The protocol facilitates direct sequencing of the RNA 3' end. Due to an initial T-fill step that involves the incorporation of a blocking nucleotide (anything except for a T), sequencing begins actually one nucleotide upstream of the RNA 3'-most nucleotide. Therefore, a correction of 1 in the downstream direction of the read's reverse complement is necessary to obtain the 3' end (See "Extended Experimental Procedures" in Ozsolak et al for more info.

PolyA-seq

Pre-processing involves:

  1. 3' adapter trimming
  2. Reverse complementing

3P-Seq

Pre-processing involves:

  1. Reverse complementing if necessary
  2. Filtering reads: only proceed with reads with at least 2 As at the 3' end
  3. Remove additional As at the 3' end that might remain from the poly(A) tail

Note that processing for samples of this protocol is sample-specific. In particular, only a subset of samples requires reverse complementing, and hence, each sample has to be checked manually to infer whether reverse complementing is required or not. Once, this information is provided in the design file, the pipeline will process samples accordingly.

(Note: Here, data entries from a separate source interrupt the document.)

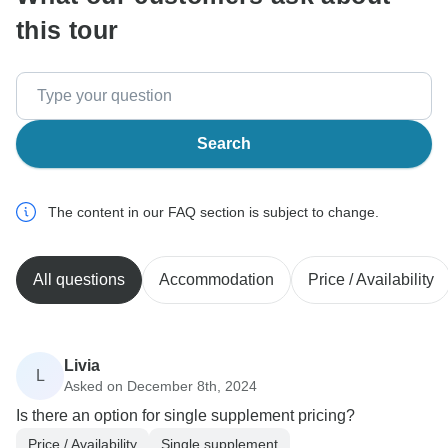
this tour
Search
The content in our FAQ section is subject to change.
All questions
Accommodation
Price / Availability
Livia
L
Asked on December 8th, 2024
Is there an option for single supplement pricing?
Price / Availability
Single supplement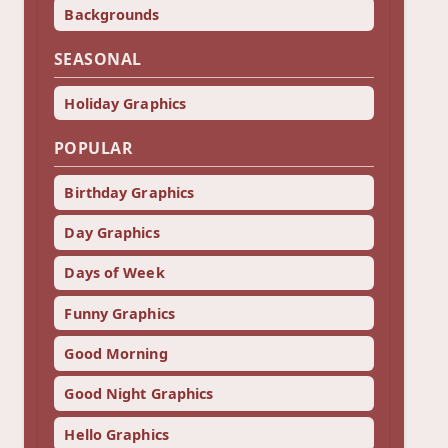
Backgrounds
SEASONAL
Holiday Graphics
POPULAR
Birthday Graphics
Day Graphics
Days of Week
Funny Graphics
Good Morning
Good Night Graphics
Hello Graphics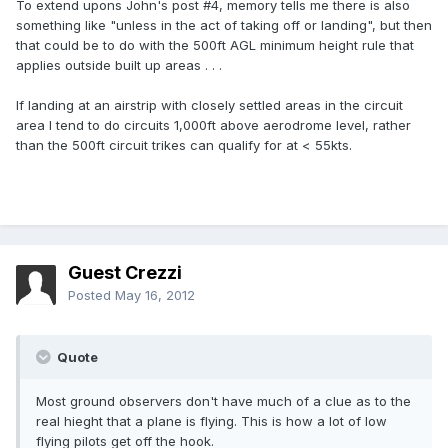
To extend upons John's post #4, memory tells me there is also
something like "unless in the act of taking off or landing", but then
that could be to do with the 500ft AGL minimum height rule that
applies outside built up areas . . .
If landing at an airstrip with closely settled areas in the circuit
area I tend to do circuits 1,000ft above aerodrome level, rather
than the 500ft circuit trikes can qualify for at < 55kts.
Guest Crezzi
Posted
May 16, 2012
Quote
Most ground observers don't have much of a clue as to the
real hieght that a plane is flying. This is how a lot of low
flying pilots get off the hook.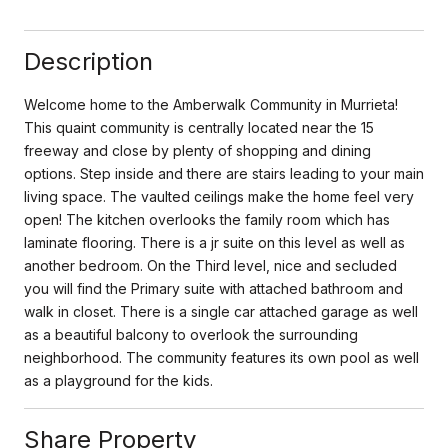
Description
Welcome home to the Amberwalk Community in Murrieta!
This quaint community is centrally located near the 15
freeway and close by plenty of shopping and dining
options. Step inside and there are stairs leading to your main
living space. The vaulted ceilings make the home feel very
open! The kitchen overlooks the family room which has
laminate flooring. There is a jr suite on this level as well as
another bedroom. On the Third level, nice and secluded
you will find the Primary suite with attached bathroom and
walk in closet. There is a single car attached garage as well
as a beautiful balcony to overlook the surrounding
neighborhood. The community features its own pool as well
as a playground for the kids.
Share Property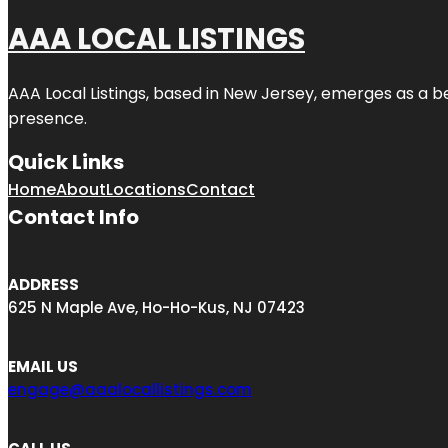
AAA LOCAL LISTINGS
AAA Local Listings, based in New Jersey, emerges as a b
presence.
Quick Links
Home
About
Locations
Contact
Contact Info
ADDRESS
625 N Maple Ave, Ho-Ho-Kus, NJ 07423
EMAIL US
engage@aaalocallistings.com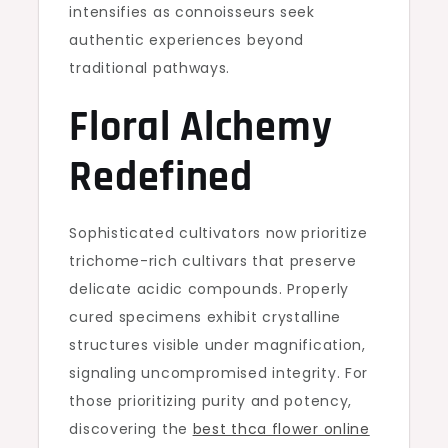
intensifies as connoisseurs seek
authentic experiences beyond
traditional pathways.
Floral Alchemy
Redefined
Sophisticated cultivators now prioritize
trichome-rich cultivars that preserve
delicate acidic compounds. Properly
cured specimens exhibit crystalline
structures visible under magnification,
signaling uncompromised integrity. For
those prioritizing purity and potency,
discovering the
best thca flower online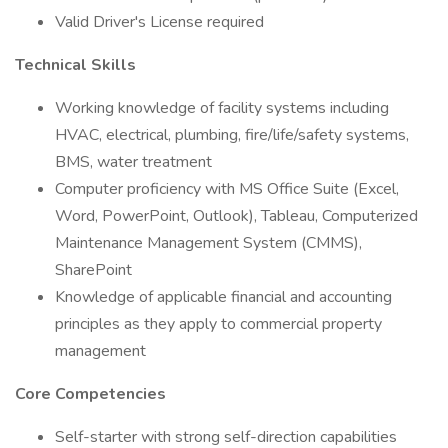
Valid Driver's License required
Technical Skills
Working knowledge of facility systems including
HVAC, electrical, plumbing, fire/life/safety systems,
BMS, water treatment
Computer proficiency with MS Office Suite (Excel,
Word, PowerPoint, Outlook), Tableau, Computerized
Maintenance Management System (CMMS),
SharePoint
Knowledge of applicable financial and accounting
principles as they apply to commercial property
management
Core Competencies
Self-starter with strong self-direction capabilities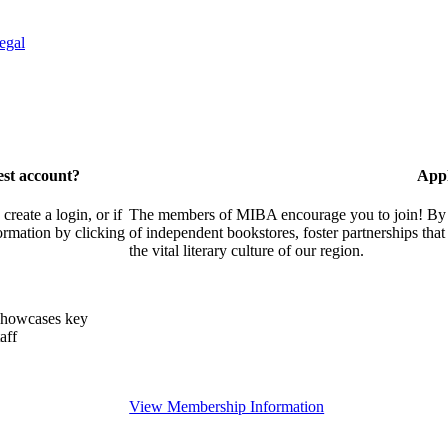
egal
est account?
Appl
eate a login, or if
The members of MIBA encourage you to join! By w
ormation by clicking
of independent bookstores, foster partnerships tha
the vital literary culture of our region.
showcases key
aff
View Membership Information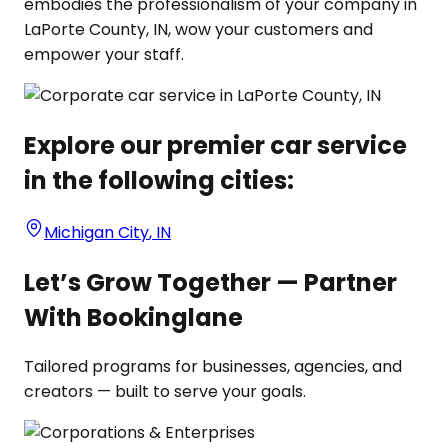
embodies the professionalism of your company in
LaPorte County, IN, wow your customers and
empower your staff.
Explore our premier car service
in the following cities:
Michigan City
,
IN
Let’s Grow Together — Partner
With Bookinglane
Tailored programs for businesses, agencies, and
creators — built to serve your goals.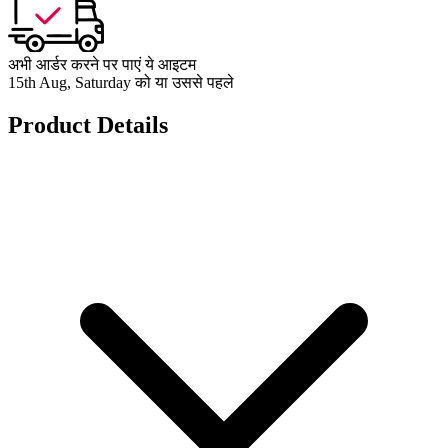
अभी आर्डर करने पर पाएं ये आइटम
15th Aug, Saturday को या उससे पहले
Product Details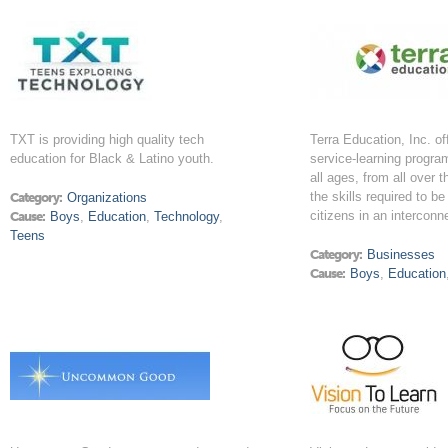
TXT is providing high quality tech
Terra Education, Inc. of
education for Black & Latino youth.
service-learning progra
all ages, from all over t
the skills required to be
Category:
Organizations
citizens in an interconn
Cause:
Boys
,
Education
,
Technology
,
Teens
Category:
Businesses
Cause:
Boys
,
Education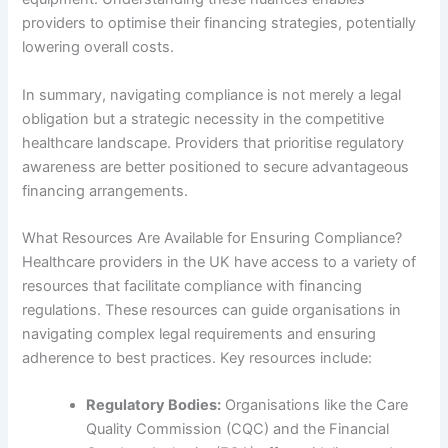
providers to optimise their financing strategies, potentially
lowering overall costs.
In summary, navigating compliance is not merely a legal
obligation but a strategic necessity in the competitive
healthcare landscape. Providers that prioritise regulatory
awareness are better positioned to secure advantageous
financing arrangements.
What Resources Are Available for Ensuring Compliance?
Healthcare providers in the UK have access to a variety of
resources that facilitate compliance with financing
regulations. These resources can guide organisations in
navigating complex legal requirements and ensuring
adherence to best practices. Key resources include:
Regulatory Bodies:
Organisations like the Care
Quality Commission (CQC) and the Financial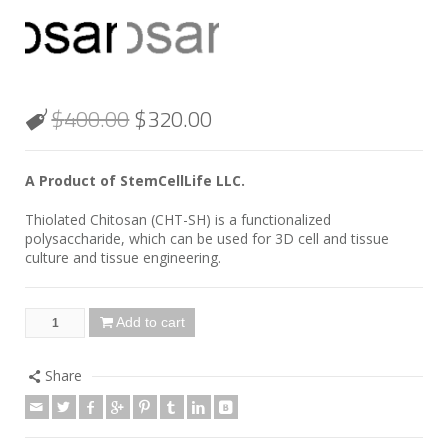
$
400.00
$
320.00
A Product of StemCellLife LLC.
Thiolated Chitosan (CHT-SH) is a functionalized
polysaccharide, which can be used for 3D cell and tissue
culture and tissue engineering.
Add to cart
Share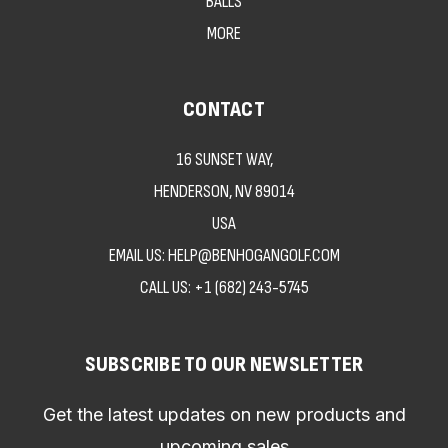
BALLS
MORE
CONTACT
16 SUNSET WAY,
HENDERSON, NV 89014
USA
EMAIL US: HELP@BENHOGANGOLF.COM
CALL US:
+1 (682) 243-5745
SUBSCRIBE TO OUR NEWSLETTER
Get the latest updates on new products and
upcoming sales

An easy way to check whether a file needs to be revese complemented is to count the occurence of the poly(A) signal in the first reads and their revese complements:

zcat samples/GSM1268942/GSM1268942.fa.gz \
    | head -n10000 \
    | tail -n1000 \
    | grep TTTATT | wc -l
zcat samples/GSM1268942/GSM1268942.fa.gz \
    | head -n10000 \
    | tail -n1000 \
    | grep AATAAA | wc -l

Comparing these numbers should give a clear prefernce for one of the two signals.

2P-Seq

Pre-processing involves:

  1. 3' adapter trimming
  2. Reverse complementing

Maximum read length

Samples prepared with protocols 3'-seq (Mayr) and A-seq have a restriction on the maximum read length for processed reads to count as valid. As these protocols require sequencing in the sense direction, the length restriction ensures that the 3' end of the transcript is reached.